The Visual Simultaneous Localization and Mapping (V-SLAM) system has seen significant development in recent years, demonstrating high precision in environments with limited dynamic objects. However, their performance significantly deteriorates when deployed in settings with a higher presence of movable objects, such as environments with pedestrians, cars, and buses, which are common in outdoor scenes. To address this issue, we propose a Multilayer Perceptron (MLP)-based real-time stereo SLAM system that leverages complete geometry information to avoid information loss.

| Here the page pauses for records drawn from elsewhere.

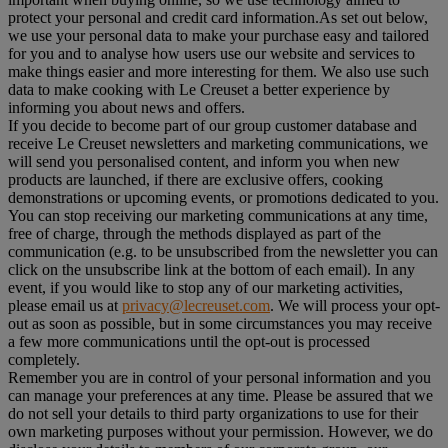
protect your personal and credit card information.As set out below,
we use your personal data to make your purchase easy and tailored
for you and to analyse how users use our website and services to
make things easier and more interesting for them. We also use such
data to make cooking with Le Creuset a better experience by
informing you about news and offers.
If you decide to become part of our group customer database and
receive Le Creuset newsletters and marketing communications, we
will send you personalised content, and inform you when new
products are launched, if there are exclusive offers, cooking
demonstrations or upcoming events, or promotions dedicated to you.
You can stop receiving our marketing communications at any time,
free of charge, through the methods displayed as part of the
communication (e.g. to be unsubscribed from the newsletter you can
click on the unsubscribe link at the bottom of each email). In any
event, if you would like to stop any of our marketing activities,
please email us at
privacy@lecreuset.com
. We will process your opt-
out as soon as possible, but in some circumstances you may receive
a few more communications until the opt-out is processed
completely.
Remember you are in control of your personal information and you
can manage your preferences at any time. Please be assured that we
do not sell your details to third party organizations to use for their
own marketing purposes without your permission. However, we do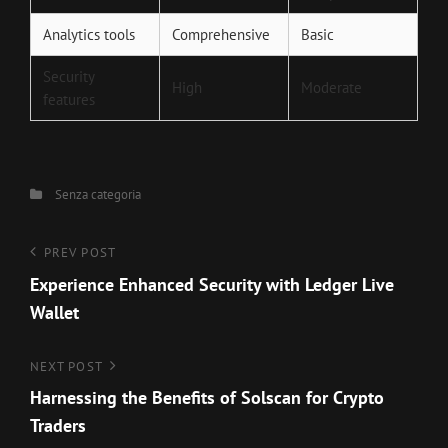
Analytics tools
Comprehensive
Basic
Security
High
Moderate
features
Categories
Senza categoria
Navigazione
Previous
PREV POST
Post
Experience Enhanced Security with Ledger Live
articoli
Wallet
Next
NEXT POST
Post
Harnessing the Benefits of Solscan for Crypto
Traders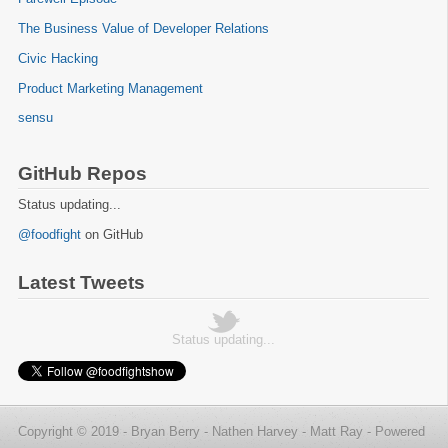
The Business Value of Developer Relations
Civic Hacking
Product Marketing Management
sensu
GitHub Repos
Status updating...
@foodfight
on GitHub
Latest Tweets
Status updating...
Copyright © 2019 - Bryan Berry - Nathen Harvey - Matt Ray -
Powered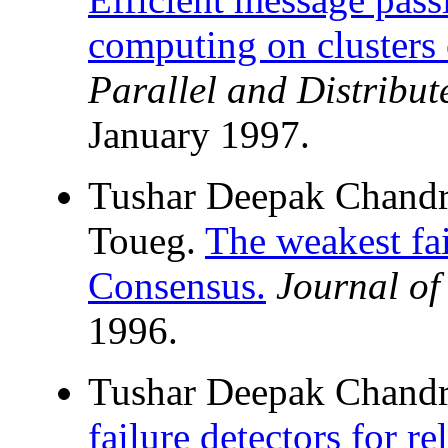
computing on clusters 
Parallel and Distribu
January 1997.
Tushar Deepak Chandr
Toueg.
The weakest fai
Consensus.
Journal o
1996.
Tushar Deepak Chand
failure detectors for re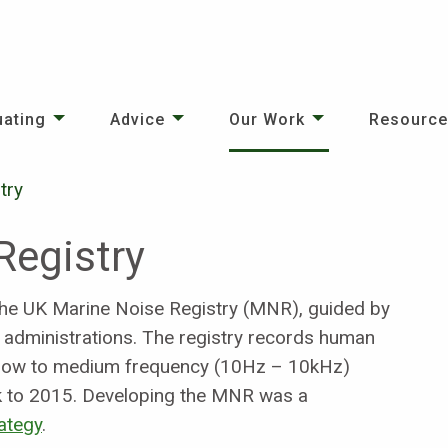
uating
Advice
Our Work
Resourc
try
Registry
he UK Marine Noise Registry (MNR), guided by
d administrations. The registry records human
d, low to medium frequency (10Hz – 10kHz)
ck to 2015. Developing the MNR was a
ategy
.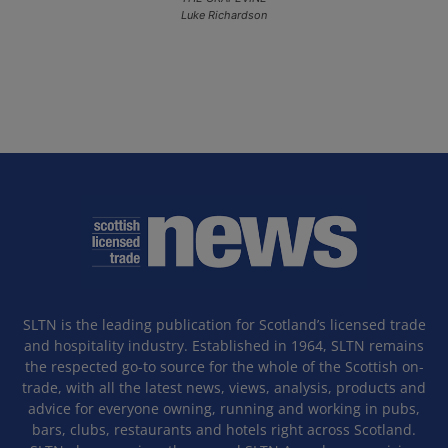
Luke Richardson
SLTN is the leading publication for Scotland’s licensed trade
and hospitality industry. Established in 1964, SLTN remains
the respected go-to source for the whole of the Scottish on-
trade, with all the latest news, views, analysis, products and
advice for everyone owning, running and working in pubs,
bars, clubs, restaurants and hotels right across Scotland.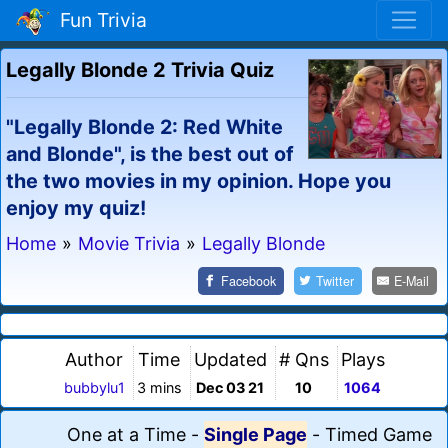
Fun Trivia
Legally Blonde 2 Trivia Quiz
"Legally Blonde 2: Red White
and Blonde", is the best out of
the two movies in my opinion. Hope you
enjoy my quiz!
Home
»
Movie Trivia
»
Legally Blonde
Facebook
Twitter
E-Mail
Author
Time
Updated
# Qns
Plays
bubbylu1
3 mins
Dec 03 21
10
1064
One at a Time
-
Single Page
-
Timed Game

Moreover, there is currently no publicly available dataset for directly evaluating the effectiveness of dynamic and static feature classification methods, and to bridge this gap, we have created a publicly available dataset containing over 50,000 feature points. Experimental results demonstrate that our MLP-based dynamic and static feature point discriminator has achieved superior performance compared to other methods on this dataset. Furthermore, the MLP-based real-time stereo SLAM system has shown the highest average precision and fastest speed on the outdoor KITTI tracking datasets compared to other dynamic SLAM systems.The open-source code and datasets are available at https://github.com/TaozheLi/MLP-SLAM.

Paper Structure

This paper contains 22 sections, 7 equations, 4 figures, 6 tables.

Figures (4)

  • Figure 1: Qualitative comparison between our method and method in DynaSLAM. The static feature point is represented by a blue circle, while the dynamic feature point is represented by a yellow circle. The top image displays the results of our method, while the bottom image shows the results of the method in DynaSLAM. In the left image, the method in DynaSLAM categorizes feature points on the highway guardrail as dynamic, whereas our method correctly predicts them as static. In the right image, numerous static feature points associated with parked cars on the roadside are misclassified as dynamic by the method in DynaSLAM, whereas our method correctly identifies them as static.
  • Figure 2: Diagram of our proposed MLP based real-time stereo SLAM system. It was built on ORB-SLAM2. There are four main parts in total. The blue section involves pre-processing, feature extraction, object detection, and object tracking. The pre-processing and feature extraction parts are default setting of ORB-SLAM2.The green section is for coarse estimation, generating a rough pose estimation. The pink section involves an MLP model for classifying dynamic and static feature points within potential dynamic objects. The yellow section is for fine estimation, refining the camera pose generated in the coarse estimation stage by minimizing the re-projection error of all static feature points. These points include those outside the bounding box of potential dynamic objects, filtered by the Depth Filter Module, and classified as static by the MLP model.
  • Figure 3: Feature points flow among different module of our SLAM system. The yellow circle represented dynamic feature points set, and the blue one standed for static feature points set. Moreover, all square represented an module of our SLAM system, the one outline with dashed line indicated that it has no impact to feature point sets.
  • Figure 4: Training process of optimal MLP model. It is showing a consistent decrease in both training loss and validation losses indicated successful learning.Also, the Accuracy metric, which calculates the ratio between the number of correct classification cases and the number of total cases, is shown to be increasing.